The health and well-being of women is the health and well-being of the world. And yet:
- Every day, 1,600 women and more than 10,000 newborns die from preventable complications during pregnancy and childbirth.
- Women working full time in the United States are paid just 80 percent of what men are paid for similar work, a gap of 20 percent.
- Of all adults living with HIV in sub-Saharan Africa, 61 percent are women. In the Caribbean, the proportion of women living with the virus is 43 percent.
- Of all deaths due to cervical cancer, 86 percent are in low- and middle-income countries.
- 1 in 5 women reports being sexually abused before the age of 15.
We could go on. And at the 2016 International Council on Women's Health Issues (ICOWHI) Congress this month in Baltimore, we did go on about addressing issues of violence, isolation, economics, aging, social determinants of health, and ultimately empowerment through participation, advocacy, education, and research. We talked about moving the needle--what that meant and what it would take:
Adjust the political mind-set and ethical standing on a woman's place in the world.

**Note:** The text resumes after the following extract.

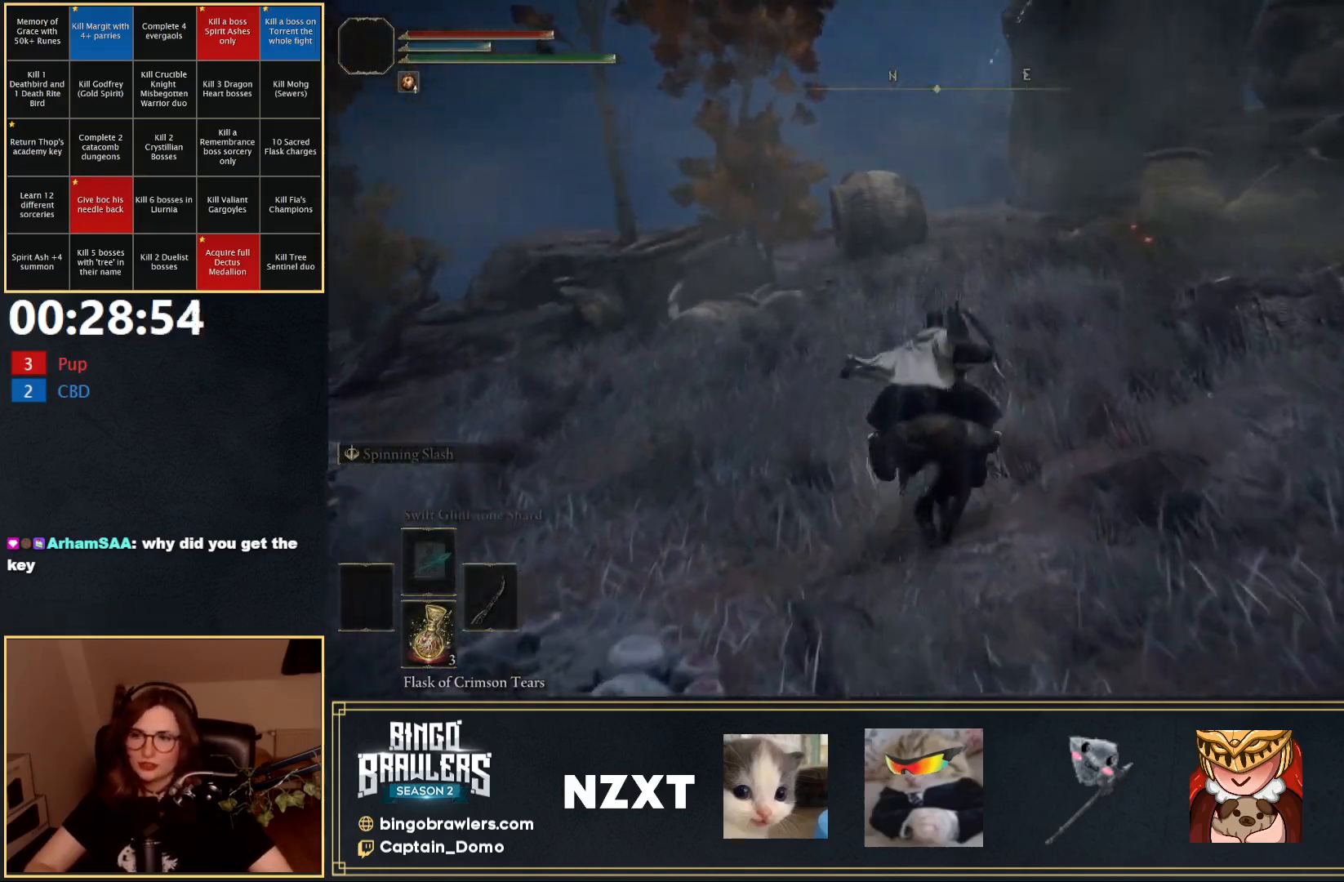
{"buttons": [], "left_stick": "up", "right_stick": "center", "events": []}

When professional caregivers say they "don't do women's health," that means they are ignoring at least 50 percent of the population. This is the elephant in the room, and also in the big tent that is global health. In order for politics to change, men must buy in, especially in nations where women's political rights are limited. We all know that progress on women's health issues is swiftest when men and women work in unity--with equal investment--to provide a voice for improved health, social justice, peace, and human rights. Yet the status quo survives. We need to build bridges that carry ideas both ways.
Put ideas to work.
Never before has the world been so threatened by factors from climate change to geopolitical instability that make international diplomacy complex and convoluted. Women are in a uniquely vulnerable position. Over four days at the ICOWHI Congress, we made our points forcefully and we listened openly. It was a breath of fresh air. It was a wonderful chance to make connections, to hear more than 100 of the brightest health care minds on the planet--as well as our own brilliant faculty and students--build potential solutions. And now it is time to act.
Prepare, innovate, and be resilient.
- Perinatal survival in mountainous villages of Nepal,
- Quality of life in Thai women with cervical cancer,
- Empowering midwives in Ghana,
- Addressing intimate partner violence against ethnic minority immigrant women in the U.S.,
- Sleep disturbance among older women in Vietnam,
- Mental health issues for women in India.
In the United States, we have witnessed tremendous growth in the nursing profession, with more opportunities to practice to the top of our licenses, and perhaps aim even higher. The acceptance and expansion of the nurse practitioner role in particular has been nothing short of extraordinary. Nurses in fact are now providing full care where physicians are few, like rural and underserved areas.
A good bit of this success has been earned through thoughtful, creative responses to the Affordable Care Act, which has urged us forward as a profession to fill such gaps in care, address disparities, and increase the scope of our practices as many, many more men and women have gained access to the health care system. We do not know exactly what will become of the Affordable Care Act as a new U.S. political landscape and legislative realities form, but we know that we must not go backward. Hopkins Nursing, our fellow institutions of higher learning, and nurses as a profession must be ready to pivot, to innovate, and to step forward once more.